Specifically, the high court was concerned about Peterson’s claim that one of the jurors on his case failed to disclose that she had once feared for her unborn child when her boyfriend’s ex-girlfriend harassed her. Evidently, the juror had to take out a restraining order against the woman, who was charged based on the juror’s allegations and ultimately spent a week in jail.
The juror’s failure to disclose this pertinent information, Peterson argued, consisted of “prejudicial misconduct.” In Peterson’s court filings, he notes that the juror seemed as though she “wanted” to be on the jury so that she could convict Peterson for his alleged crimes. Peterson notes that the juror’s employer did not offer to pay her for the time she would be on the jury, and that she agreed to sit on the jury even though it would take several months.
Under the Sixth Amendment to the United States Constitution, criminal defendants are entitled to an “impartial” jury.

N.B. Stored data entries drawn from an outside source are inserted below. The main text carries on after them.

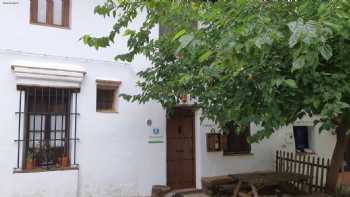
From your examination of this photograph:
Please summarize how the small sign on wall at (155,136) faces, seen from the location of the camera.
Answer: facing the viewer

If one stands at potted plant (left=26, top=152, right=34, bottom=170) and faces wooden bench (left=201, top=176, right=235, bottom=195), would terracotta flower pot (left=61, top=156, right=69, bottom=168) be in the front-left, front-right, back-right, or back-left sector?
front-left

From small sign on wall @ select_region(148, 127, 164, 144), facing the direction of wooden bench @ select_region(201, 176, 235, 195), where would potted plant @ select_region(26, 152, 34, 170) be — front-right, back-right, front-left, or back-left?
back-right

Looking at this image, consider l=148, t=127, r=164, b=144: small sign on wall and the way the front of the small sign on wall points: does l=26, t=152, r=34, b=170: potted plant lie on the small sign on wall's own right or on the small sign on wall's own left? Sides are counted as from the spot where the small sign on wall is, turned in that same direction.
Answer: on the small sign on wall's own right

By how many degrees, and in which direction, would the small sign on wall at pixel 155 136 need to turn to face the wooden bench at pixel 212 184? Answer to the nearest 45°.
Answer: approximately 45° to its left

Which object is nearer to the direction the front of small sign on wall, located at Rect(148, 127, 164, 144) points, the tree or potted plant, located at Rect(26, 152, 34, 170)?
the tree

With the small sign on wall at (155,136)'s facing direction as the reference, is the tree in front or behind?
in front

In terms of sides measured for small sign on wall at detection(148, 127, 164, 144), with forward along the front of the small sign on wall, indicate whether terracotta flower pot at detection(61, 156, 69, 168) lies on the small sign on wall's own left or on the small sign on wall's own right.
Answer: on the small sign on wall's own right
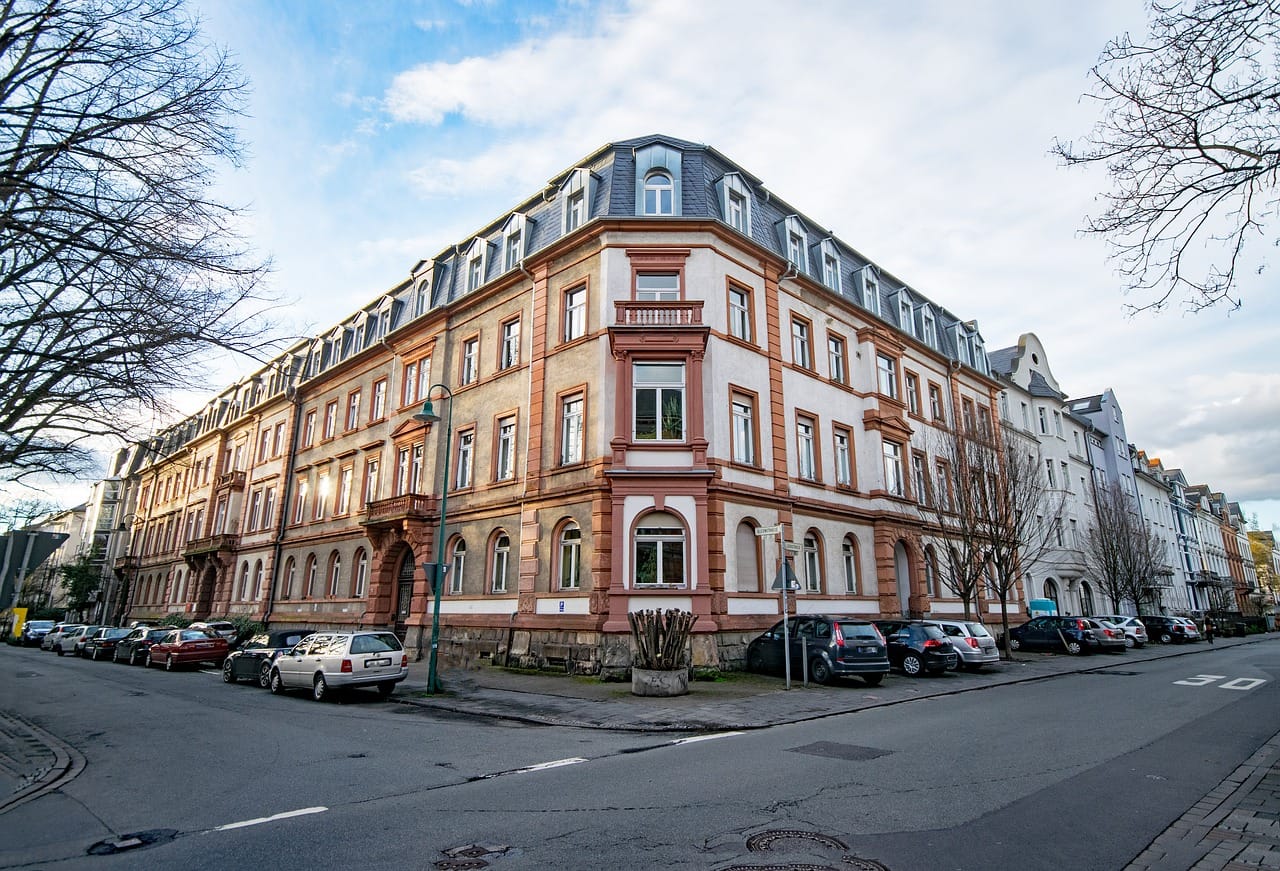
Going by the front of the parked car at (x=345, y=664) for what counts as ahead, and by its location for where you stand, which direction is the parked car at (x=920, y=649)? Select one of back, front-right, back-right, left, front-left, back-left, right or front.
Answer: back-right

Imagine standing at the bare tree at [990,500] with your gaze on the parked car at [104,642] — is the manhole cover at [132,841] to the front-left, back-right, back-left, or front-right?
front-left

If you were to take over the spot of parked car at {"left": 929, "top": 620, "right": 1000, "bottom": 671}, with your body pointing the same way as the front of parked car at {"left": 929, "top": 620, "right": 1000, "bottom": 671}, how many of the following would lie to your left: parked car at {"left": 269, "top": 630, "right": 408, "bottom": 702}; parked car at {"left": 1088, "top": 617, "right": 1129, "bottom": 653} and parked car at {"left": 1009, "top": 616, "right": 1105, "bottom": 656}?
1

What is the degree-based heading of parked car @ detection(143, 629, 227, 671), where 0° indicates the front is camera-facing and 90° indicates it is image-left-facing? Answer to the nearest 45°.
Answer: approximately 135°

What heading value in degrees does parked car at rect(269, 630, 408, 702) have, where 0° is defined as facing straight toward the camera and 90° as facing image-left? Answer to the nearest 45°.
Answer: approximately 135°

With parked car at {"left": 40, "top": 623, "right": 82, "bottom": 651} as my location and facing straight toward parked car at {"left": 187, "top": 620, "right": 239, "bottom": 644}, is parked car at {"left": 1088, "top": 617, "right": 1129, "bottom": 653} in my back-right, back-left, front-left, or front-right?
front-left

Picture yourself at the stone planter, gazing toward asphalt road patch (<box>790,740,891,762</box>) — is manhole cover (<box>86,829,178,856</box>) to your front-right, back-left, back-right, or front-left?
front-right
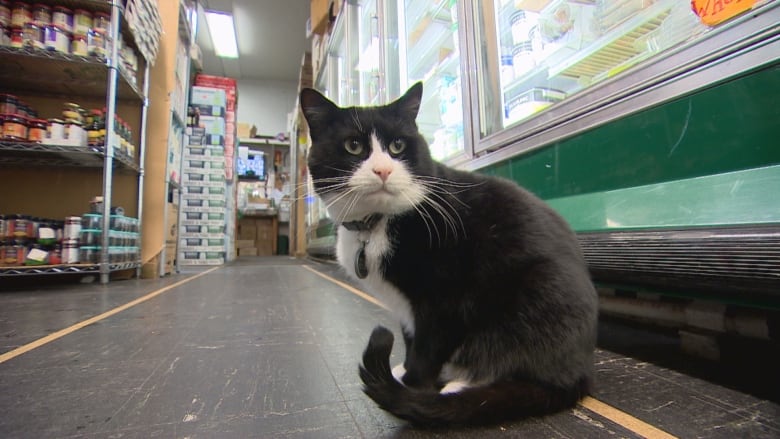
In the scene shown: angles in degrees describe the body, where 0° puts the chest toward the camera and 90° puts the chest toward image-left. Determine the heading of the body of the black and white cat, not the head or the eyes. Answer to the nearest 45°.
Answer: approximately 90°
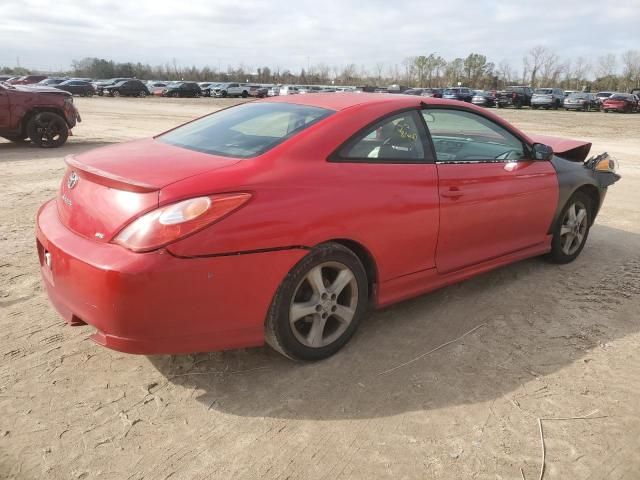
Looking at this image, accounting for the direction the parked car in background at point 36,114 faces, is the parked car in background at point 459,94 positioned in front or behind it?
in front

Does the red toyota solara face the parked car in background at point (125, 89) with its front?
no

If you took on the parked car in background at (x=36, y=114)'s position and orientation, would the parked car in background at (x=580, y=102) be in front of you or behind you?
in front

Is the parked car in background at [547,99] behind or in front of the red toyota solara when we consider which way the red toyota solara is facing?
in front

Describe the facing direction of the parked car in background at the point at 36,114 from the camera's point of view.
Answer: facing to the right of the viewer

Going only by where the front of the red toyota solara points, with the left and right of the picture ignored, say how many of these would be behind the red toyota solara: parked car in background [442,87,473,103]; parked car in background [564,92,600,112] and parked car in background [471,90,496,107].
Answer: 0

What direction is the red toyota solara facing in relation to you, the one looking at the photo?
facing away from the viewer and to the right of the viewer

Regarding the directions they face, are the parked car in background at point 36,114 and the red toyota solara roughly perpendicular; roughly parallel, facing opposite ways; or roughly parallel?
roughly parallel

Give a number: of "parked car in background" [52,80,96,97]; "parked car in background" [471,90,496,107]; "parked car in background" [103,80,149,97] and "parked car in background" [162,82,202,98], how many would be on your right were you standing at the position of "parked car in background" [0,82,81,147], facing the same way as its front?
0

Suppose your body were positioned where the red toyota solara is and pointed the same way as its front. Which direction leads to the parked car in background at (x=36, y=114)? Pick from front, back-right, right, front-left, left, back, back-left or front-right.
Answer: left

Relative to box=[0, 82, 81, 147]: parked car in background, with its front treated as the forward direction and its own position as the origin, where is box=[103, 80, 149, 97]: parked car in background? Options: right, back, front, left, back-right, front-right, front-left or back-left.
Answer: left

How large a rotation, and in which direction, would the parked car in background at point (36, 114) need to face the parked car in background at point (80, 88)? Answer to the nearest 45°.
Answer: approximately 90° to its left

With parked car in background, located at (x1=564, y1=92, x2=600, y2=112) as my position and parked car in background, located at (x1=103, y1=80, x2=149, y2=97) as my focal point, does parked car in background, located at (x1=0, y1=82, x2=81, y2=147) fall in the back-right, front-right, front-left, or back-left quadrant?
front-left

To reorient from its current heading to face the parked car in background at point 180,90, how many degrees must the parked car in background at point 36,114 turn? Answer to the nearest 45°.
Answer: approximately 90° to its left

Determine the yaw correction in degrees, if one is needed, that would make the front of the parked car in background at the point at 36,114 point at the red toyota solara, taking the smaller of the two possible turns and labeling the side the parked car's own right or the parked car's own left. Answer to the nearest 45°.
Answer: approximately 90° to the parked car's own right

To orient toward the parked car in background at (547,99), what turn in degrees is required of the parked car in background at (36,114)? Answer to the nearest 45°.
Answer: approximately 45° to its left

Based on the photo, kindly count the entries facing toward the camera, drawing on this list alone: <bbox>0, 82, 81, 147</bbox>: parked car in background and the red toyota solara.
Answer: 0
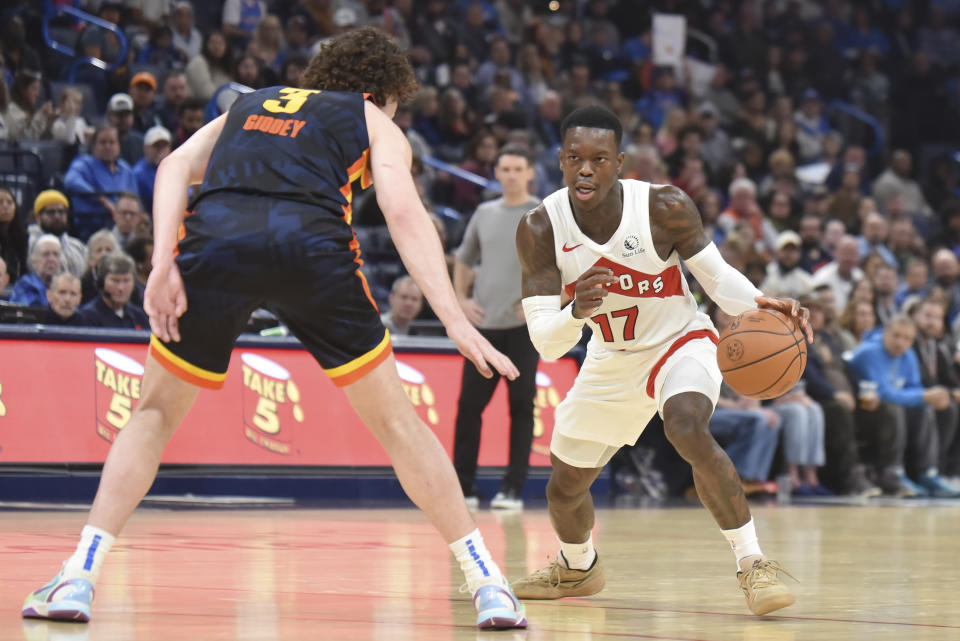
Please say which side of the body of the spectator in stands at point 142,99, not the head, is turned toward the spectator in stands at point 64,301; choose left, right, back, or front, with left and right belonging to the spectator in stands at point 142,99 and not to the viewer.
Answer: front

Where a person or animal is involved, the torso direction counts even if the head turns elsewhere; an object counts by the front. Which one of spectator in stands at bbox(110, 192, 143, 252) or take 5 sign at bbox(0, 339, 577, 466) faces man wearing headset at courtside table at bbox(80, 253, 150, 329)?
spectator in stands at bbox(110, 192, 143, 252)

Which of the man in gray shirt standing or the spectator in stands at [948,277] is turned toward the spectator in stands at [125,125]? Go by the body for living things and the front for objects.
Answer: the spectator in stands at [948,277]

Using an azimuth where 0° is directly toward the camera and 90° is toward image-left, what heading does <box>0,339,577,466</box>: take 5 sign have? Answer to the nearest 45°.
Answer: approximately 0°

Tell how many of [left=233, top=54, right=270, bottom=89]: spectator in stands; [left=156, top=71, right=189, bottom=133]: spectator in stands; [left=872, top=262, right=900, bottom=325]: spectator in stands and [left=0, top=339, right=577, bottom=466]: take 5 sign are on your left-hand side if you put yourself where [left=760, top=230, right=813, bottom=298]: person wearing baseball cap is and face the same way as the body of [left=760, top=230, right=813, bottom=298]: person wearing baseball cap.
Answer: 1

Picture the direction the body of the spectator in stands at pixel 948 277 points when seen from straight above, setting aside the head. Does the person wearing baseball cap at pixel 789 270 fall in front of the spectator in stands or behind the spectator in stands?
in front

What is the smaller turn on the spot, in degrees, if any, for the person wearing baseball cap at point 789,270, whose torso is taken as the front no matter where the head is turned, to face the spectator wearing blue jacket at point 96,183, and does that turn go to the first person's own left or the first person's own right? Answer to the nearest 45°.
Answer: approximately 45° to the first person's own right

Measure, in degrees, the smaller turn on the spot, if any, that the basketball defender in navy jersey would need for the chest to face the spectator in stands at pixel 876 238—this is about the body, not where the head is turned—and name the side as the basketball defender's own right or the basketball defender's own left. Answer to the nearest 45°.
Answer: approximately 45° to the basketball defender's own right

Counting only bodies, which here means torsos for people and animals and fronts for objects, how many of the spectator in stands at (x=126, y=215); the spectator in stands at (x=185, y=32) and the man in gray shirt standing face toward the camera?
3

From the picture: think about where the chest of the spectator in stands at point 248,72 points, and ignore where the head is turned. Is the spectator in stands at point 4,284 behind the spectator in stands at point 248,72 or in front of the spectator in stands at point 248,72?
in front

Over the years, courts have had many occasions to interpret what impartiality is in the context of a criminal jury. One of the criteria courts use when assessing whether a juror is qualified is whether they can be fair given their own belief and experiences. For example, this is why judges ask jurors if they have been the victim of a crime in the past.
In this case, the juror hid the fact that she was the victim of a crime. This is information that the defense would have wanted to know, given that the nature of the charges Peterson faced was similar to the fears that motivated the juror to seek a restraining order. Peterson argued that the fact that the juror hid her past victimization was a conscious decision to, essentially, poison the jury. Indeed, Peterson also notes that the juror was one of just two hold-out jurors who were strongly in favor of finding him guilty of first-degree murder for the killing of his unborn child. Peterson was ultimately found guilty of second-degree murder on that charge.
The high court’s ruling is not necessarily an indication that Peterson’s request for a new trial will be granted, only that the lower court must hear the merits of his argument.